If it isn’t broken, don’t fix it, right? I’ve been taking my birth control pill for the past few years, and it has done wonders for me. Not only has it prevented pregnancy, but my periods have become regular, nearly painless and lighter. Anyone who has ever had period cramps knows they’re the worst, yet they’re often unavoidable. Also, periods tend to not be regular when a girl begins menstruating, so that monthly arrival isn’t always predictable.
Thankfully, being on birth control has made period discomfort a thing of the past for me and many other girls as well. It’s wonderful that we have this health care option available to us.
Yet, with all of these conveniences comes a cost. I'm beginning to wonder if long-term dependence is setting me up for failure. While having an easy period and a slim chance of pregnancy is wonderful now, I can't help but feel concern over the following realities.
1. My body is filled with hormones.
Now, don't get me wrong. Hormones can benefit people greatly, and when it comes to reproductive health, they can contribute to an easier menstrual cycle. Some women take the pill purely to calm down their periods — anyone who has ever had period cramps or heavy bleeding understands. But should I be relying on hormones to handle my period? I am artificially manipulating how my body wants to function. It may not be the most efficient for me, but there's a reason that my uterus naturally wants to shed ridiculous amounts of blood. And I am interfering with that, for the sake of an easier period. This leads me to my next concern...
2. What will happen when I go off the pill?
Whether I'm actively trying to have kids or I'm approaching menopause, one day I'll stop taking the pill. But when women do so after years or even decades on it, they report having a tremendous time adjusting to life with no hormones. Their body typically reacts negatively, as it suddenly has to function naturally. Common aftermaths include having a painful period, feeling nauseous and being easily irritated. This all takes several months to get used to. The longer I'm on the pill, the worse the effects will be, possibly. Should I stop while I'm ahead? Thirdly...
3. At this rate, my period will be just spotting or altogether non-existent.
Sounds like a dream, right? Rarely having to buy sanitary products and not having to worry about blood leaking on your pants. And this very well will become a reality for me in the future.
In the few years I've been on the pill, my cycle has gone from seven days to four. Give it another couple of years, and it'll be down to two days. By the time I reach my late 20s, I could be only experiencing spotting. How do I know if I have accidentally gotten pregnant? I could go several months being pregnant and not even know because I don't get my period anymore. My morning sickness may be minimal — some women even go all nine months not knowing they're carrying a baby (rare, but possible).

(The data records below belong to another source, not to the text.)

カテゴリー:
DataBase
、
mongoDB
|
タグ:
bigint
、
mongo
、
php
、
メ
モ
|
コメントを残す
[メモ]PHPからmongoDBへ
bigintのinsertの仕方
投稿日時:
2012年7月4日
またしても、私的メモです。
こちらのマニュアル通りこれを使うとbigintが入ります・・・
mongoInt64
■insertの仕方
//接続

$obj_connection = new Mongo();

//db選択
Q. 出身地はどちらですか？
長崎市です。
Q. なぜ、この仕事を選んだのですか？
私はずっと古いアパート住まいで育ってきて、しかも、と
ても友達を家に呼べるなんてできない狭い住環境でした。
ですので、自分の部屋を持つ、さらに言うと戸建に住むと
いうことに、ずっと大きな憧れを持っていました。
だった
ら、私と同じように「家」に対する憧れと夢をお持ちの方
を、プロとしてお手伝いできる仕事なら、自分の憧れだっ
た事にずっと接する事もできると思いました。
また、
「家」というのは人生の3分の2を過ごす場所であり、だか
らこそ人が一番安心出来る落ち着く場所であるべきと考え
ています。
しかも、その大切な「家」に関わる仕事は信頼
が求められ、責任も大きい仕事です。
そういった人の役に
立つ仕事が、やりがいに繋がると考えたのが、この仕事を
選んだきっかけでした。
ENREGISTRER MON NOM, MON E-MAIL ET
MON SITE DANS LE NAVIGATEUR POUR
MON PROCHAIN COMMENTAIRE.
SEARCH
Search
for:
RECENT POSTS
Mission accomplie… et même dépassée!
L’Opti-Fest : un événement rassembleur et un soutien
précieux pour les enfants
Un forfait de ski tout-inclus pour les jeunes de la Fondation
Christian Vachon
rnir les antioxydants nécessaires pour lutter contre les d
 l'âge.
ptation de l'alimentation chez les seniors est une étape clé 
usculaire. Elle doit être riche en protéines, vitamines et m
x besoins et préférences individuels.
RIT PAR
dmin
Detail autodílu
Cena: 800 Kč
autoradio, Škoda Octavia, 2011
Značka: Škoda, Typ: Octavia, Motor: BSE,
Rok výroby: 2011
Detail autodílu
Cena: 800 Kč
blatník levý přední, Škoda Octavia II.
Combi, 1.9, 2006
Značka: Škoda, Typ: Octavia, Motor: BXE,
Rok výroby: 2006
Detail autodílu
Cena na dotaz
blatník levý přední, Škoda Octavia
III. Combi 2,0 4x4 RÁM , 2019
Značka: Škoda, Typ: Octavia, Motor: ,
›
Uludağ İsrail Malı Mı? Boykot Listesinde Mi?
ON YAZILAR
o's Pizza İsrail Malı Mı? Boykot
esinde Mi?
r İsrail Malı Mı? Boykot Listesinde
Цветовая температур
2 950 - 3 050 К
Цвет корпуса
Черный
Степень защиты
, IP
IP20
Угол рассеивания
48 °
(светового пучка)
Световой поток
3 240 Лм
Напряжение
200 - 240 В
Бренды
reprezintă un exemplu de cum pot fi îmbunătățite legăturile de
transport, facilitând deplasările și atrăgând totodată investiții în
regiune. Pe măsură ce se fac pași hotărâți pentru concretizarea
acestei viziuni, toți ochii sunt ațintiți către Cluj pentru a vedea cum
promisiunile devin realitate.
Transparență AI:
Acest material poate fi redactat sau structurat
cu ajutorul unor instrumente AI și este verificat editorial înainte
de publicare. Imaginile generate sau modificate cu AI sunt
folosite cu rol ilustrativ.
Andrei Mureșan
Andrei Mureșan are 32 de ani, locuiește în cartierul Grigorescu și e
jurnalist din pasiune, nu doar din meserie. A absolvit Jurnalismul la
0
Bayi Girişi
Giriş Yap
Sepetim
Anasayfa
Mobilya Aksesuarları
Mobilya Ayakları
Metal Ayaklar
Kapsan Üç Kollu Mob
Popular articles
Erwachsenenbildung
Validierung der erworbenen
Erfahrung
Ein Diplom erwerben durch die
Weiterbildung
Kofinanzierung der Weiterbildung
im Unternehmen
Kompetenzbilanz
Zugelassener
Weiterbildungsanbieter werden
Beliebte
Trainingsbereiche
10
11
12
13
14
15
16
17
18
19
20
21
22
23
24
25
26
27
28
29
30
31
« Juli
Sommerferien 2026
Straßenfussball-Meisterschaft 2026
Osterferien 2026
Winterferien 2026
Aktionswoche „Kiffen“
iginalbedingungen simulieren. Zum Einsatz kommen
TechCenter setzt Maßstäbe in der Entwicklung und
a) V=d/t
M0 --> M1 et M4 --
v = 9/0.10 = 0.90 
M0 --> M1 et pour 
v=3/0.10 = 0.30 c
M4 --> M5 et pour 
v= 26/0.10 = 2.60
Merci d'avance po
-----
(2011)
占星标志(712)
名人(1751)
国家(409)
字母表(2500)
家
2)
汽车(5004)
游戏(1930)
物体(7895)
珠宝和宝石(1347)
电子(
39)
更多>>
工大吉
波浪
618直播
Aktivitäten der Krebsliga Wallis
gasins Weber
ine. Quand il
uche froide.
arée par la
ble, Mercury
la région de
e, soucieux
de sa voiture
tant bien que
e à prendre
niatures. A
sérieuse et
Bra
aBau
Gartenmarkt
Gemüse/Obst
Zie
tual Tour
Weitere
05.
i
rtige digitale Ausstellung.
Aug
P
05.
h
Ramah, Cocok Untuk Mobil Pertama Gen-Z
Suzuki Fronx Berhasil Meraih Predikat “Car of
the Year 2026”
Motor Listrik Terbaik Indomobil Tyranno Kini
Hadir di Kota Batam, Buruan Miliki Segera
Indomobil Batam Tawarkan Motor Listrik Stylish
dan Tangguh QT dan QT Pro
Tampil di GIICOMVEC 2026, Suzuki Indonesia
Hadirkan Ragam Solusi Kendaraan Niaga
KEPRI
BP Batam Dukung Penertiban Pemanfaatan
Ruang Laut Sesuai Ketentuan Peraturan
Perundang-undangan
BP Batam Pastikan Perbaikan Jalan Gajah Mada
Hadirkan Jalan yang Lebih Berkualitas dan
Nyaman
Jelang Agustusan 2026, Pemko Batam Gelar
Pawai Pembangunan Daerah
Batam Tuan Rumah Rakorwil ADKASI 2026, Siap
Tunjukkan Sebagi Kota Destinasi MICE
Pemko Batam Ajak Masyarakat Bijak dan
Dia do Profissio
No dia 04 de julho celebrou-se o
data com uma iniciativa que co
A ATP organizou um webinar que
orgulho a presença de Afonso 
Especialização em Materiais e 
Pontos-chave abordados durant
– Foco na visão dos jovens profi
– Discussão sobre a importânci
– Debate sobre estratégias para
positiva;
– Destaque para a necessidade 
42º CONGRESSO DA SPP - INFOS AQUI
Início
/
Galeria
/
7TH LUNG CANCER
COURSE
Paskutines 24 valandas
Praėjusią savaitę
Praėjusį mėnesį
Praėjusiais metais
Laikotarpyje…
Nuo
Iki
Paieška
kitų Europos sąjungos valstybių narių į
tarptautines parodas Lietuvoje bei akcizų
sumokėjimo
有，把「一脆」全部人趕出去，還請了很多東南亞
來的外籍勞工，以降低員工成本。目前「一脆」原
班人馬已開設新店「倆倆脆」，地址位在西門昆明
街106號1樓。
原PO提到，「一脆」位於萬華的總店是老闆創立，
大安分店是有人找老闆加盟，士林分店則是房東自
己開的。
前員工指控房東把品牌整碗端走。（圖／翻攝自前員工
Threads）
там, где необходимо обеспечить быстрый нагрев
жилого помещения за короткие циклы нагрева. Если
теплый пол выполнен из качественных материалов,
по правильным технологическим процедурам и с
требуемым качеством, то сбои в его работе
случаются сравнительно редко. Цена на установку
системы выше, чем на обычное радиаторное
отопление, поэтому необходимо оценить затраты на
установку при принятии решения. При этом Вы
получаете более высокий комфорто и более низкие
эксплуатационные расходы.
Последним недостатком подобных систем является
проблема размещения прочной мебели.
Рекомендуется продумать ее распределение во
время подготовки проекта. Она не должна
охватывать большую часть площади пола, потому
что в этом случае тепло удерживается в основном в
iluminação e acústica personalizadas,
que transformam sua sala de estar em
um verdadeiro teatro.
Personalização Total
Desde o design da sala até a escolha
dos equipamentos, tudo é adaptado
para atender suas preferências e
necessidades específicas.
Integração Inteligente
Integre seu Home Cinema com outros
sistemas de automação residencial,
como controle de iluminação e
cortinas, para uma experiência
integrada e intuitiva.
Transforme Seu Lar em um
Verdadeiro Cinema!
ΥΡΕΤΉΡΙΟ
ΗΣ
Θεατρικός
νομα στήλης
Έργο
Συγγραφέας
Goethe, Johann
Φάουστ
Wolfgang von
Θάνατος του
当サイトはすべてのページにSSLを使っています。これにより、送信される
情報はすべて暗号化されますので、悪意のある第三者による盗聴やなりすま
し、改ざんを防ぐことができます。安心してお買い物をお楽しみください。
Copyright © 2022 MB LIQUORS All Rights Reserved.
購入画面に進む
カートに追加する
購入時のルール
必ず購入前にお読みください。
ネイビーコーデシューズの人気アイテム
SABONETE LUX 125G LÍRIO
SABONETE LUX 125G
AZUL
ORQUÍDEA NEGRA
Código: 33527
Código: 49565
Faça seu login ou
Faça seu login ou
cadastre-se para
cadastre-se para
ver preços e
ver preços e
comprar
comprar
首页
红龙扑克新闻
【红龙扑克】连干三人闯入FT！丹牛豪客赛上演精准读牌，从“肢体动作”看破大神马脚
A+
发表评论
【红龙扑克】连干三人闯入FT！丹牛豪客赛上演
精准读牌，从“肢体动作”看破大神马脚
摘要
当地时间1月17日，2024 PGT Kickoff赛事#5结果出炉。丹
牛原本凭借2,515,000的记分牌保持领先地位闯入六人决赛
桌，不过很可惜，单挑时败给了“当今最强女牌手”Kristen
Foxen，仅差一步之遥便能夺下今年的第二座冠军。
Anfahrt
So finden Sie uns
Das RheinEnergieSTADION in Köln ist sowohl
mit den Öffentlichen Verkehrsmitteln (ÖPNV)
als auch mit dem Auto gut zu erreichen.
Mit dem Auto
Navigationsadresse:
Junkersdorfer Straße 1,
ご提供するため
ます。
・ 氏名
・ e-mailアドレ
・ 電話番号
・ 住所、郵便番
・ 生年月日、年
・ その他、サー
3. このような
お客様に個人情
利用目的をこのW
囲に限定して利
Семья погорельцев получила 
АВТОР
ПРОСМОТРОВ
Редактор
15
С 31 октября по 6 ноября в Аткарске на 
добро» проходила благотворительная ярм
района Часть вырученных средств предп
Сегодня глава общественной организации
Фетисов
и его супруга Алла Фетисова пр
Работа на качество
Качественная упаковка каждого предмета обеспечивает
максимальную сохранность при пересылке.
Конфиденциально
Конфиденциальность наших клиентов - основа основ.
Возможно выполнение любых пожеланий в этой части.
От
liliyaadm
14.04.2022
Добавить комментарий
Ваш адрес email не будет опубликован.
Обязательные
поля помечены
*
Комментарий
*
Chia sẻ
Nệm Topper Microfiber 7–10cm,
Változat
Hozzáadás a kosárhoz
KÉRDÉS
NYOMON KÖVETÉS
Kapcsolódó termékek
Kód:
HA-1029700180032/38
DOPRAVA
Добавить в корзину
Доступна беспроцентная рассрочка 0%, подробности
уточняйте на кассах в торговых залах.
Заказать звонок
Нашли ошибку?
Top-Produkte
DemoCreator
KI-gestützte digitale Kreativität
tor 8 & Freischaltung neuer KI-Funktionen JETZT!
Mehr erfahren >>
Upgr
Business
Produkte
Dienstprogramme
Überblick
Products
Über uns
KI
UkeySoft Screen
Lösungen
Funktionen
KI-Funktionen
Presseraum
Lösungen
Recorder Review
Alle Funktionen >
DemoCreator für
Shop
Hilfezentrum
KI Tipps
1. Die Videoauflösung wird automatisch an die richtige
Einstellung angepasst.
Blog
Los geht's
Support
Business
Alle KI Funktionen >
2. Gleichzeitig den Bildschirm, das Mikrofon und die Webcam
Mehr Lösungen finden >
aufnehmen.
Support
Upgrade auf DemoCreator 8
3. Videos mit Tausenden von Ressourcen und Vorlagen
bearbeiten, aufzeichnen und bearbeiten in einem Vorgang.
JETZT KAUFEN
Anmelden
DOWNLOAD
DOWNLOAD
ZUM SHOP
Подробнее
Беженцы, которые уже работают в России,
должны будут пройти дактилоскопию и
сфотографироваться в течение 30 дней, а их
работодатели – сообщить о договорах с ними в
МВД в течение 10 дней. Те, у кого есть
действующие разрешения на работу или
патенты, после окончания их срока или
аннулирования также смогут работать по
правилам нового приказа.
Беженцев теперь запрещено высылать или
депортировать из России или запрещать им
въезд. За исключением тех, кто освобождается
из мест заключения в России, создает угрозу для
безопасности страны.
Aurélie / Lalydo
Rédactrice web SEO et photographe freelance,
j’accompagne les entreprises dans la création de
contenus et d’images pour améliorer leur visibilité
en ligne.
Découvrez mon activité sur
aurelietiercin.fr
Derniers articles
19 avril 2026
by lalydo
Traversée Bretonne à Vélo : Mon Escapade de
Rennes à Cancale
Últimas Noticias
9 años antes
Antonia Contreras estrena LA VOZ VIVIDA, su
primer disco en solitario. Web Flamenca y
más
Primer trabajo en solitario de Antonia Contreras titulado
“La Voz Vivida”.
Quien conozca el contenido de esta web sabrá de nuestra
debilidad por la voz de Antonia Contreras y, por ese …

All that time, I could be consuming alcohol, which would have negative impacts on the baby's health. Or, I could realize I'm so far along that I have to carry the baby to term, even if I don't want to give birth. How could I go the next 25 or so years never really knowing if I'm pregnant or not? Taking pregnancy tests every month is not reasonable, but trusting that I'm not pregnant just because I take the pill doesn't seem wise either...
These are just my concerns as a 20-year-old who's got about 30 years or so of fertility left. Some of those years, I may choose to be pregnant, but overall the goal is to not constantly be having kids. Having an easy period is just a bonus to this all.
It seems the potential harm I may do to myself is worth it because it's not necessary to put oneself through intense periods if it's not required. All birth control forms have risks. But being on hormonal birth control for years seems like a risk itself. Then again, I love having a simple period, and non-hormonal birth control really wouldn't provide that.
My inclination tells me to just keep taking the pill and not worry about what will happen 30 years down the line. Who knows, maybe I'll get a tubal ligation in 10 years because I'll be done having kids. Or maybe I'll make the switch to just condoms and deal with the period cramps (which could be like training for giving birth, in all honesty).
The good news is that long-term use of birth control does not impact fertility, so I wouldn't have to worry about my ovulation being permanently disrupted. The struggle of being constantly aware of your own reproductive health can be occasionally frustrating, especially compared to how men just have to use a condom (if that).
Women's ability to prevent pregnancy has come a long way–we don't have to rely on animal intestines for condoms, and if we never want to have kids, we can get a surgery for that. I'm grateful to live in a time where women have options. At least for now, I'm sticking with the pill.